Just as Mayor London Breed is admitting that the city can’t meet its affordable-housing mandates under state law, the city controller is suggesting that San Francisco reduce the level of below-market housing that for-profit developers are required to build.
In a report today, the controller suggested that the city cut the inclusionary affordable requirement almost in half, to just 12 to 16 percent. The current requirements are 21.5 to 23.5 percent, depending on whether the developers is building apartments or condos.
The report suggests that the lower rates stay in effect until 2026—and that the city should consider applying the lower rates to projects that have already been approved but are not under construction.
The reason: With the current affordability levels, most construction projects in the city are “not feasible.”
But wait: Even with the cuts, a lot of projects still won’t “pencil out.”
High-rise condominium prototypes (generally above 8 stories), and all apartment prototypes, would not be feasible at these inclusionary levels. Some low- and midrise condominium prototypes (below 8 stories) should be feasible with these reduced requirements. Within these recommended ranges, a greater proportion of individual low-rise condominium projects are likely to be feasible than would be the case for mid-rise condominium projects. Setting requirements in the lower portion of the recommended ranges would increase the ultimate share of mid-rise projects that are likely to be feasible.
So if we cut affordable housing in half, we might get some more small high-end condo projects, which will do nothing for the city’s affordability crisis. And not that many will get built anyway.
Let’s say the city cut the affordability requirements for all of the roughly 45,000 units that are now approved but haven’t broken ground. That means somewhere between 5,400 and 7,200 affordable units would be built, along with somewhere between 37,000 and 39,000 market-rate units.
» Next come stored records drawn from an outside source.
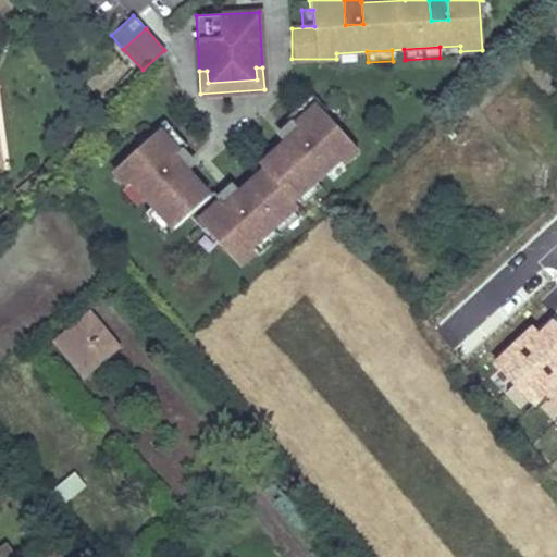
[(263,171),(238,193),(252,209),(238,222),(215,197),(212,192),(207,196),(183,170),(172,180),(160,165),(176,150),(184,144),(162,120),(146,134),(148,136),(111,170),(125,185),(130,182),(150,205),(166,223),(171,227),(186,214),(200,231),(203,227),(236,264),(252,250),(248,246),(249,245),(291,209),(295,205),(291,200),(295,197),(313,180),(337,159),(341,163),(356,149),(323,112),(325,110),(311,94),(286,116),(291,121),(312,146),(298,159),(284,143),(259,165),(263,171)]
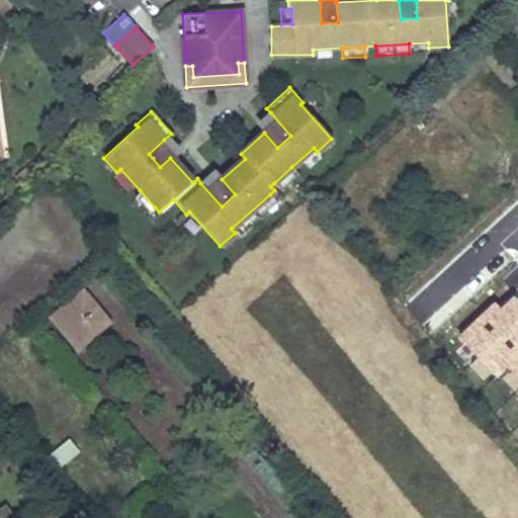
[(270,112),(257,124),(264,133),(277,148),(290,136),(270,112)]
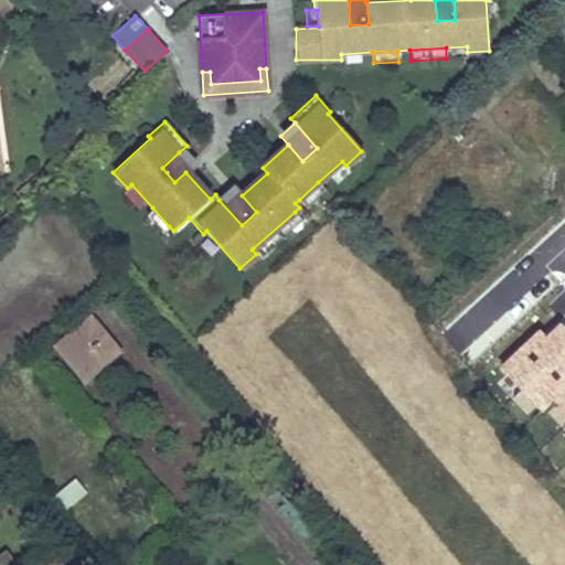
[(185,172),(191,167),(179,152),(162,168),(174,182),(185,172)]
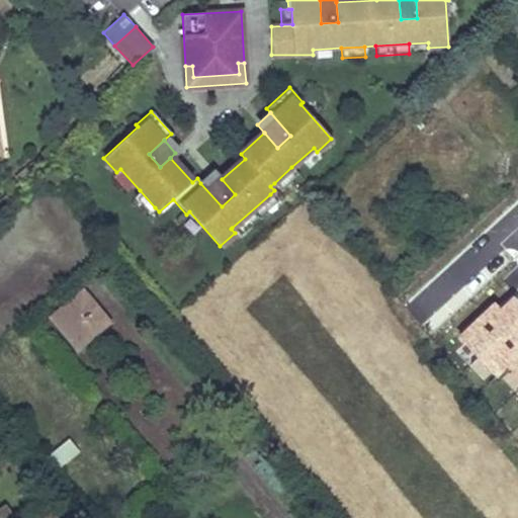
[(274,183),(281,190),(298,175),(291,167),(274,183)]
The Housing Element calls for the city to permit and encourage construction of some 84,000 housing units, and 46,000 of them are supposed to be affordable. That’s 54 percent affordable housing.
With the controller’s estimate, we’re looking at less that 30 percent of that.
Nonprofits working with city subsidies would have to provide 38,000 new units in the next five years, at a cost of some $19 billion (or more, if we cut the inclusionary).
Meanwhile, there’s conclusive evidence that at anything less that about 40 percent affordability, market-rate housing makes the crisis worse.
The more you look into this, the less sense it makes.
Sort of like modern late-stage Capitalism, which is really the root of the housing crisis.